■ **Problem**:
Starting at the first line of the listing below, repeat each line exactly until the line containing "The Synthetic Ruby", which you include. Leave out pictures.
╔══
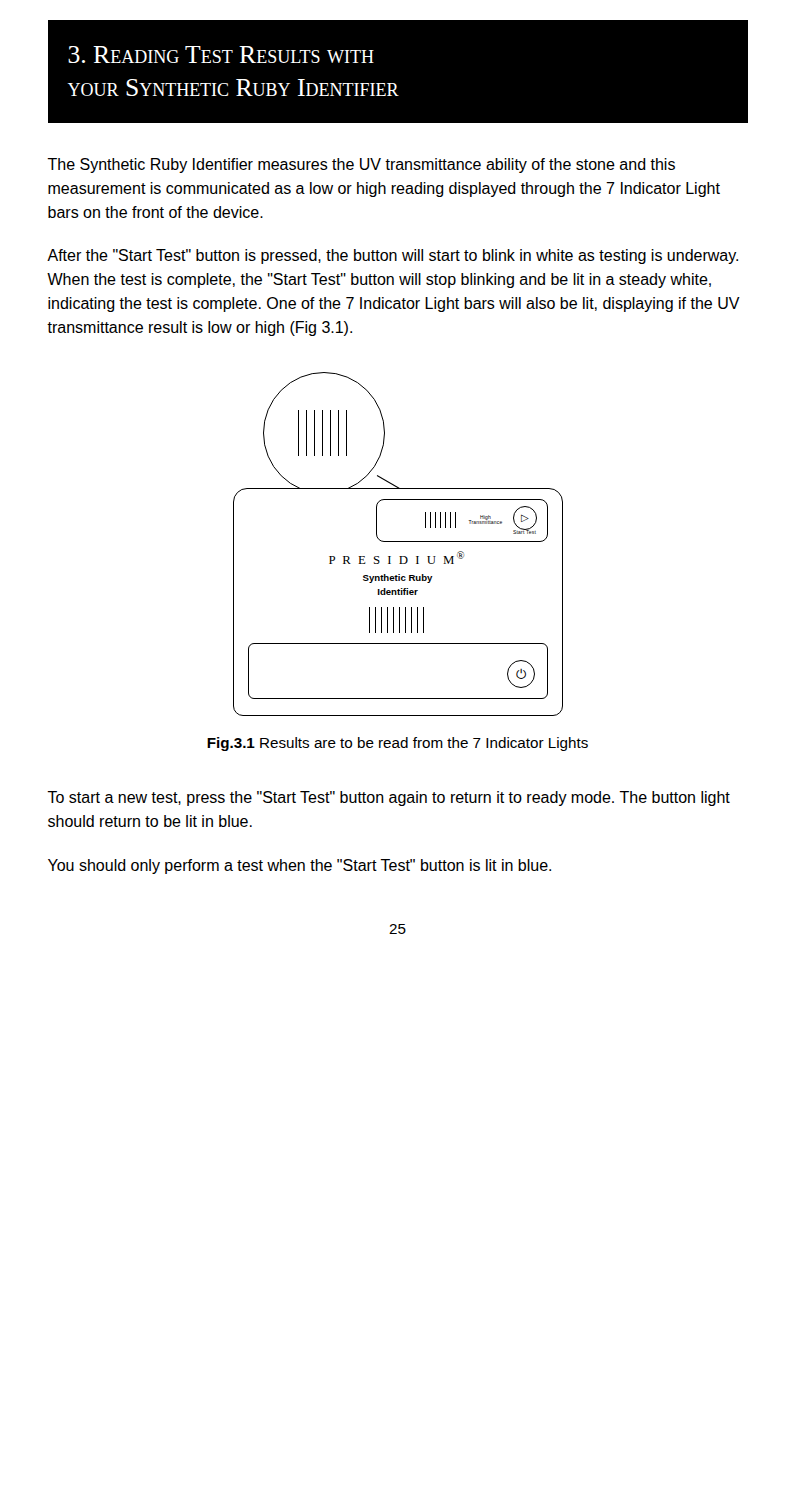3. Reading Test Results with
your Synthetic Ruby Identifier
The Synthetic Ruby Identifier measures the UV transmittance ability of the stone and this measurement is communicated as a low or high reading displayed through the 7 Indicator Light bars on the front of the device.
After the "Start Test" button is pressed, the button will start to blink in white as testing is underway. When the test is complete, the "Start Test" button will stop blinking and be lit in a steady white, indicating the test is complete. One of the 7 Indicator Light bars will also be lit, displaying if the UV transmittance result is low or high (Fig 3.1).
High
Transmittance
▷
Start Test
P R E S I D I U M® Synthetic Ruby
Identifier
⏻
Fig.3.1 Results are to be read from the 7 Indicator Lights
To start a new test, press the "Start Test" button again to return it to ready mode. The button light should return to be lit in blue.
You should only perform a test when the "Start Test" button is lit in blue.
25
╚══
■ **Response box**:
3. Reading Test Results with
your Synthetic Ruby Identifier
The Synthetic Ruby Identifier measures the UV transmittance ability of the stone and this measurement is communicated as a low or high reading displayed through the 7 Indicator Light bars on the front of the device.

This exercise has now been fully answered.